On the heels of reports that Iraqi insurgents intercepted live video feeds from pilotless U.S. spy planes, Pentagon officials downplayed the security threat and said the "old issue" had been fixed.
But military technology analysts and others say officials cannot assume that the hacking of drones did not cause any damage. And, they add, as the Department of Defense prepares to boost its fleet of aerial surveillance aircraft in Afghanistan, it needs to recognize the new set of security threats that will accompany this new era of remote-controlled warfare.
Pentagon officials Thursday confirmed a Wall Street Journal report that insurgents in Iraq used consumer-grade software to hack into the live video feeds from U.S. Predator drones.

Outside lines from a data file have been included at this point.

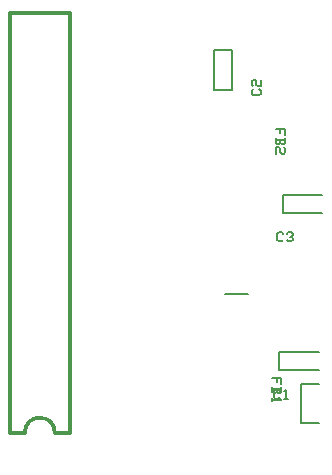
<source format=gbr>
G04 GERBER ASCII OUTPUT FROM: EDWINXP (VER. 1.61 REV. 20080915)*
G04 GERBER FORMAT: RX-274-X*
G04 BOARD: DSPIC_ADAPTER*
G04 ARTWORK OF COMP.PRINT POSITIVE*
%ASAXBY*%
%FSLAX23Y23*%
%MIA0B0*%
%MOIN*%
%OFA0.0000B0.0000*%
%SFA1B1*%
%IJA0B0*%
%INLAYER0POS*%
%IOA0B0*%
%IPPOS*%
%IR0*%
G04 APERTURE MACROS*
%AMEDWDONUT*
1,1,$1,$2,$3*
1,0,$4,$2,$3*
%
%AMEDWFRECT*
20,1,$1,$2,$3,$4,$5,$6*
%
%AMEDWORECT*
20,1,$1,$2,$3,$4,$5,$10*
20,1,$1,$4,$5,$6,$7,$10*
20,1,$1,$6,$7,$8,$9,$10*
20,1,$1,$8,$9,$2,$3,$10*
1,1,$1,$2,$3*
1,1,$1,$4,$5*
1,1,$1,$6,$7*
1,1,$1,$8,$9*
%
%AMEDWLINER*
20,1,$1,$2,$3,$4,$5,$6*
1,1,$1,$2,$3*
1,1,$1,$4,$5*
%
%AMEDWFTRNG*
4,1,3,$1,$2,$3,$4,$5,$6,$7,$8,$9*
%
%AMEDWATRNG*
4,1,3,$1,$2,$3,$4,$5,$6,$7,$8,$9*
20,1,$11,$1,$2,$3,$4,$10*
20,1,$11,$3,$4,$5,$6,$10*
20,1,$11,$5,$6,$7,$8,$10*
1,1,$11,$3,$4*
1,1,$11,$5,$6*
1,1,$11,$7,$8*
%
%AMEDWOTRNG*
20,1,$1,$2,$3,$4,$5,$8*
20,1,$1,$4,$5,$6,$7,$8*
20,1,$1,$6,$7,$2,$3,$8*
1,1,$1,$2,$3*
1,1,$1,$4,$5*
1,1,$1,$6,$7*
%
G04*
G04 APERTURE LIST*
%ADD10R,0.0500X0.0460*%
%ADD11R,0.0740X0.0700*%
%ADD12R,0.0440X0.0400*%
%ADD13R,0.0680X0.0640*%
%ADD14R,0.0460X0.0500*%
%ADD15R,0.0700X0.0740*%
%ADD16R,0.0400X0.0440*%
%ADD17R,0.0640X0.0680*%
%ADD18R,0.0700X0.0700*%
%ADD19R,0.0940X0.0940*%
%ADD20R,0.0600X0.0600*%
%ADD21R,0.0840X0.0840*%
%ADD22C,0.0010*%
%ADD24C,0.00197*%
%ADD26C,0.0020*%
%ADD27R,0.0020X0.0020*%
%ADD28C,0.00204*%
%ADD29R,0.00204X0.00204*%
%ADD30C,0.00233*%
%ADD31R,0.00233X0.00233*%
%ADD32C,0.00289*%
%ADD33R,0.00289X0.00289*%
%ADD34C,0.0030*%
%ADD35R,0.0030X0.0030*%
%ADD36C,0.00369*%
%ADD37R,0.00369X0.00369*%
%ADD38C,0.0040*%
%ADD39R,0.0040X0.0040*%
%ADD40C,0.0050*%
%ADD41R,0.0050X0.0050*%
%ADD42C,0.00504*%
%ADD43R,0.00504X0.00504*%
%ADD44C,0.00512*%
%ADD45R,0.00512X0.00512*%
%ADD46C,0.00542*%
%ADD47R,0.00542X0.00542*%
%ADD48C,0.00627*%
%ADD49R,0.00627X0.00627*%
%ADD50C,0.00639*%
%ADD51R,0.00639X0.00639*%
%ADD52C,0.00711*%
%ADD53R,0.00711X0.00711*%
%ADD54C,0.00775*%
%ADD55R,0.00775X0.00775*%
%ADD56C,0.00787*%
%ADD57R,0.00787X0.00787*%
%ADD58C,0.00795*%
%ADD59R,0.00795X0.00795*%
%ADD60C,0.0080*%
%ADD62C,0.0088*%
%ADD63R,0.0088X0.0088*%
%ADD64C,0.00984*%
%ADD65R,0.00984X0.00984*%
%ADD66C,0.0100*%
%ADD67R,0.0100X0.0100*%
%ADD68C,0.01181*%
%ADD70C,0.01182*%
%ADD71R,0.01182X0.01182*%
%ADD72C,0.0120*%
%ADD74C,0.0120*%
%ADD76C,0.0130*%
%ADD78C,0.01351*%
%ADD79R,0.01351X0.01351*%
%ADD80C,0.01452*%
%ADD81R,0.01452X0.01452*%
%ADD82C,0.0149*%
%ADD83R,0.0149X0.0149*%
%ADD84C,0.0160*%
%ADD86C,0.01761*%
%ADD87R,0.01761X0.01761*%
%ADD88C,0.01773*%
%ADD89R,0.01773X0.01773*%
%ADD90C,0.01896*%
%ADD91R,0.01896X0.01896*%
%ADD92C,0.01969*%
%ADD93R,0.01969X0.01969*%
%ADD94C,0.0200*%
%ADD96C,0.02027*%
%ADD97R,0.02027X0.02027*%
%ADD98C,0.02196*%
%ADD99R,0.02196X0.02196*%
%ADD100C,0.0228*%
%ADD101R,0.0228X0.0228*%
%ADD102C,0.02302*%
%ADD103R,0.02302X0.02302*%
%ADD104C,0.02365*%
%ADD105R,0.02365X0.02365*%
%ADD106C,0.0240*%
%ADD108C,0.02438*%
%ADD109R,0.02438X0.02438*%
%ADD110C,0.02597*%
%ADD112C,0.02709*%
%ADD113R,0.02709X0.02709*%
%ADD114C,0.02844*%
%ADD115R,0.02844X0.02844*%
%ADD116C,0.02871*%
%ADD117R,0.02871X0.02871*%
%ADD118C,0.0290*%
%ADD120C,0.02912*%
%ADD121R,0.02912X0.02912*%
%ADD122C,0.0300*%
%ADD123R,0.0300X0.0300*%
%ADD124C,0.0304*%
%ADD125R,0.0304X0.0304*%
%ADD126C,0.0320*%
%ADD128C,0.0350*%
%ADD129R,0.0350X0.0350*%
%ADD130C,0.03547*%
%ADD131R,0.03547X0.03547*%
%ADD132C,0.03581*%
%ADD134C,0.03582*%
%ADD135R,0.03582X0.03582*%
%ADD136C,0.0370*%
%ADD138C,0.03751*%
%ADD139R,0.03751X0.03751*%
%ADD140C,0.0389*%
%ADD141R,0.0389X0.0389*%
%ADD142C,0.03937*%
%ADD143R,0.03937X0.03937*%
%ADD144C,0.0400*%
%ADD146C,0.04161*%
%ADD147R,0.04161X0.04161*%
%ADD148C,0.04173*%
%ADD149R,0.04173X0.04173*%
%ADD150C,0.04296*%
%ADD151R,0.04296X0.04296*%
%ADD152C,0.0440*%
%ADD154C,0.04427*%
%ADD155R,0.04427X0.04427*%
%ADD156C,0.04469*%
%ADD157R,0.04469X0.04469*%
%ADD158C,0.04596*%
%ADD159R,0.04596X0.04596*%
%ADD160C,0.0468*%
%ADD161R,0.0468X0.0468*%
%ADD162C,0.04702*%
%ADD163R,0.04702X0.04702*%
%ADD164C,0.04729*%
%ADD165R,0.04729X0.04729*%
%ADD166C,0.04765*%
%ADD167R,0.04765X0.04765*%
%ADD168C,0.04838*%
%ADD169R,0.04838X0.04838*%
%ADD170C,0.04898*%
%ADD171R,0.04898X0.04898*%
%ADD172C,0.0500*%
%ADD173R,0.0500X0.0500*%
%ADD174C,0.05011*%
%ADD175R,0.05011X0.05011*%
%ADD176C,0.05109*%
%ADD177R,0.05109X0.05109*%
%ADD178C,0.05236*%
%ADD179R,0.05236X0.05236*%
%ADD180C,0.05244*%
%ADD181R,0.05244X0.05244*%
%ADD182C,0.05271*%
%ADD183R,0.05271X0.05271*%
%ADD184C,0.05282*%
%ADD185R,0.05282X0.05282*%
%ADD186C,0.0544*%
%ADD187R,0.0544X0.0544*%
%ADD188C,0.0560*%
%ADD189R,0.0560X0.0560*%
%ADD190C,0.05906*%
%ADD191R,0.05906X0.05906*%
%ADD192C,0.05947*%
%ADD193R,0.05947X0.05947*%
%ADD194C,0.0600*%
%ADD195R,0.0600X0.0600*%
%ADD196C,0.0620*%
%ADD198C,0.06869*%
%ADD199R,0.06869X0.06869*%
%ADD200C,0.06906*%
%ADD201R,0.06906X0.06906*%
%ADD202C,0.06907*%
%ADD203R,0.06907X0.06907*%
%ADD204C,0.06925*%
%ADD205R,0.06925X0.06925*%
%ADD206C,0.0700*%
%ADD207R,0.0700X0.0700*%
%ADD208C,0.07129*%
%ADD209R,0.07129X0.07129*%
%ADD210C,0.07178*%
%ADD211R,0.07178X0.07178*%
%ADD212C,0.07298*%
%ADD213R,0.07298X0.07298*%
%ADD214C,0.07411*%
%ADD215R,0.07411X0.07411*%
%ADD216C,0.0760*%
%ADD218C,0.07636*%
%ADD219R,0.07636X0.07636*%
%ADD220C,0.07682*%
%ADD221R,0.07682X0.07682*%
%ADD222C,0.07769*%
%ADD223R,0.07769X0.07769*%
%ADD224C,0.0800*%
%ADD225R,0.0800X0.0800*%
%ADD226C,0.08107*%
%ADD227R,0.08107X0.08107*%
%ADD228C,0.08261*%
%ADD229R,0.08261X0.08261*%
%ADD230C,0.0860*%
%ADD232C,0.09307*%
%ADD233R,0.09307X0.09307*%
%ADD234C,0.09325*%
%ADD235R,0.09325X0.09325*%
%ADD236C,0.09578*%
%ADD237R,0.09578X0.09578*%
%ADD238C,0.1000*%
%ADD241R,0.10169X0.10169*%
%ADD243R,0.10507X0.10507*%
%ADD245R,0.10641X0.10641*%
%ADD247R,0.10661X0.10661*%
%ADD249R,0.13041X0.13041*%
%ADD250C,0.23041*%
%ADD251R,0.23041X0.23041*%
%ADD252C,0.33041*%
%ADD253R,0.33041X0.33041*%
%ADD254C,0.43041*%
%ADD255R,0.43041X0.43041*%
%ADD256C,0.53041*%
%ADD257R,0.53041X0.53041*%
%ADD258C,0.63041*%
%ADD259R,0.63041X0.63041*%
%ADD260C,0.73041*%
%ADD261R,0.73041X0.73041*%
%ADD262C,0.83041*%
%ADD263R,0.83041X0.83041*%
%ADD264C,0.93041*%
%ADD265R,0.93041X0.93041*%
%ADD266C,1.03041*%
%ADD267R,1.03041X1.03041*%
%ADD268C,1.13041*%
%ADD269R,1.13041X1.13041*%
%ADD270C,1.23041*%
%ADD271R,1.23041X1.23041*%
%ADD272C,1.33041*%
%ADD273R,1.33041X1.33041*%
%ADD274C,1.43041*%
%ADD275R,1.43041X1.43041*%
%ADD276C,1.53041*%
%ADD277R,1.53041X1.53041*%
%ADD278C,1.63041*%
%ADD279R,1.63041X1.63041*%
%ADD280C,1.73041*%
%ADD281R,1.73041X1.73041*%
%ADD282C,1.83041*%
%ADD283R,1.83041X1.83041*%
%ADD284C,1.93041*%
%ADD285R,1.93041X1.93041*%
G04*
D60* 
X1024Y806D02*
X1024Y745D01*
X1155Y745D01*
X1155Y806D01*
X1024Y806D01*
D44* 
X1025Y655D02*
X1020Y650D01*
X1010Y650D01*
X1005Y655D01*
X1005Y676D01*
X1010Y681D01*
X1020Y681D01*
X1025Y676D01*
X1036Y676D02*
X1041Y681D01*
X1051Y681D01*
X1056Y676D01*
X1056Y670D01*
X1051Y665D01*
X1046Y665D01*
X1051Y665D02*
X1056Y660D01*
X1056Y655D01*
X1051Y650D01*
X1041Y650D01*
X1036Y655D01*
D60* 
X794Y1156D02*
X855Y1156D01*
X855Y1288D01*
X794Y1288D01*
X794Y1156D01*
D44* 
X945Y1158D02*
X950Y1153D01*
X950Y1143D01*
X945Y1138D01*
X924Y1138D01*
X919Y1143D01*
X919Y1153D01*
X924Y1158D01*
X924Y1168D02*
X919Y1173D01*
X919Y1184D01*
X924Y1189D01*
X930Y1189D01*
X935Y1184D01*
X935Y1173D01*
X940Y1168D01*
X950Y1168D01*
X950Y1189D01*
D60* 
X1011Y281D02*
X1011Y220D01*
X1143Y220D01*
X1143Y281D01*
X1011Y281D01*
D44* 
X1013Y130D02*
X1008Y125D01*
X998Y125D01*
X993Y130D01*
X993Y151D01*
X998Y156D01*
X1008Y156D01*
X1013Y151D01*
X1028Y125D02*
X1039Y125D01*
X1033Y125D02*
X1033Y156D01*
X1028Y151D01*
D60* 
X1156Y1006D02*
X1095Y1006D01*
X1095Y875D01*
X1156Y875D01*
X1156Y1006D01*
D44* 
X1000Y1025D02*
X1031Y1025D01*
X1031Y1005D01*
X1015Y1025D02*
X1015Y1010D01*
X1000Y994D02*
X1000Y979D01*
X1005Y974D01*
X1010Y974D01*
X1015Y979D01*
X1015Y989D01*
X1015Y979D02*
X1020Y974D01*
X1026Y974D01*
X1031Y979D01*
X1031Y994D01*
X1031Y989D02*
X1000Y989D01*
X1026Y964D02*
X1031Y958D01*
X1031Y948D01*
X1026Y943D01*
X1020Y943D01*
X1015Y948D01*
X1015Y958D01*
X1010Y964D01*
X1000Y964D01*
X1000Y943D01*
D60* 
X1144Y176D02*
X1083Y176D01*
X1083Y45D01*
X1144Y45D01*
X1144Y176D01*
D44* 
X988Y195D02*
X1018Y195D01*
X1018Y175D01*
X1003Y195D02*
X1003Y180D01*
X988Y164D02*
X988Y149D01*
X993Y144D01*
X998Y144D01*
X1003Y149D01*
X1003Y159D01*
X1003Y149D02*
X1008Y144D01*
X1013Y144D01*
X1018Y149D01*
X1018Y164D01*
X1018Y159D02*
X988Y159D01*
X988Y128D02*
X988Y118D01*
X988Y123D02*
X1018Y123D01*
X1013Y128D01*
D76* 
X263Y13D02*
X313Y13D01*
X313Y1413D01*
X113Y1413D01*
X113Y13D01*
X163Y13D01*
G75*
G01X263Y13D02*
G03X163Y13I-50J0D01*
G01*
D44* 
X113Y-57D02*
X113Y-82D01*
X118Y-88D01*
X128Y-88D01*
X133Y-82D01*
X133Y-57D01*
X148Y-88D02*
X159Y-88D01*
X153Y-88D02*
X153Y-57D01*
X148Y-62D01*
D40* 
X829Y474D02*
X907Y474D01*
M02*

</source>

The unmanned surveillance aircraft help the military collect crucial intelligence information in Iraq, Afghanistan and other conflict zones. Predators are also armed with Hellfire missiles that can take out enemy targets.
But using only off-the-shelf software programs such as SkyGrabber, which is available for $26 on the Internet, Shiite fighters were able to tap into the video feeds by exploiting an unprotected communications link.
Questioned by reporters, a senior defense official said, "it's an old issue that's been addressed and fixed."
When pressed to elaborate and confirm that all video feeds had been encrypted, military spokesmen declined to comment.
Another defense official told ABC News that the Pentagon has been familiar with the vulnerability for awhile, but did not express considerable concern. "What do you do with it [the information]?" he asked.
Given the challenge trained military officers already face in deciphering images from video feeds, he questioned how well an untrained eye would be able to interpret the raw data.
He also said the visual imagery is only a portion of the information gleaned by a Predator drone. Other data, such as heat signatures, help put the images in context and the hackers presumably did not have access to that.
The official said he'd be more concerned if hackers stepped up their attacks and attempted to take control of the aircraft, but said that hasn't happened.
Traveling in Iraq today, Chairman of the Joint Chiefs of Staff Adm. Mike Mullen said that he is very concerned about hacking threats and cybersecurity, but affirmed that the recent attack caused no significant damage.
Still, despite the military's assurances that the hacking of drones neither put troops in harm's way nor compromised operations, military technology analysts question the Pentagon's decision to neglect the flaw for so long.
"It's been reported from the various spokesmen that we didn't suffer attacks or corrupted information, but you don't know what could have happened if the enemy wasn't able to see what we see," said Dakota Wood, a senior fellow at the Center for Strategic and Budgetary Assessments, a Washington, D.C.-based think-tank. "You can't make the assumption that no damage was done right now. There's no way you could say that."
Wood emphasized that it's difficult to prove a negative. It's possible that some operations were indeed thwarted because of information provided by the video feeds, he said.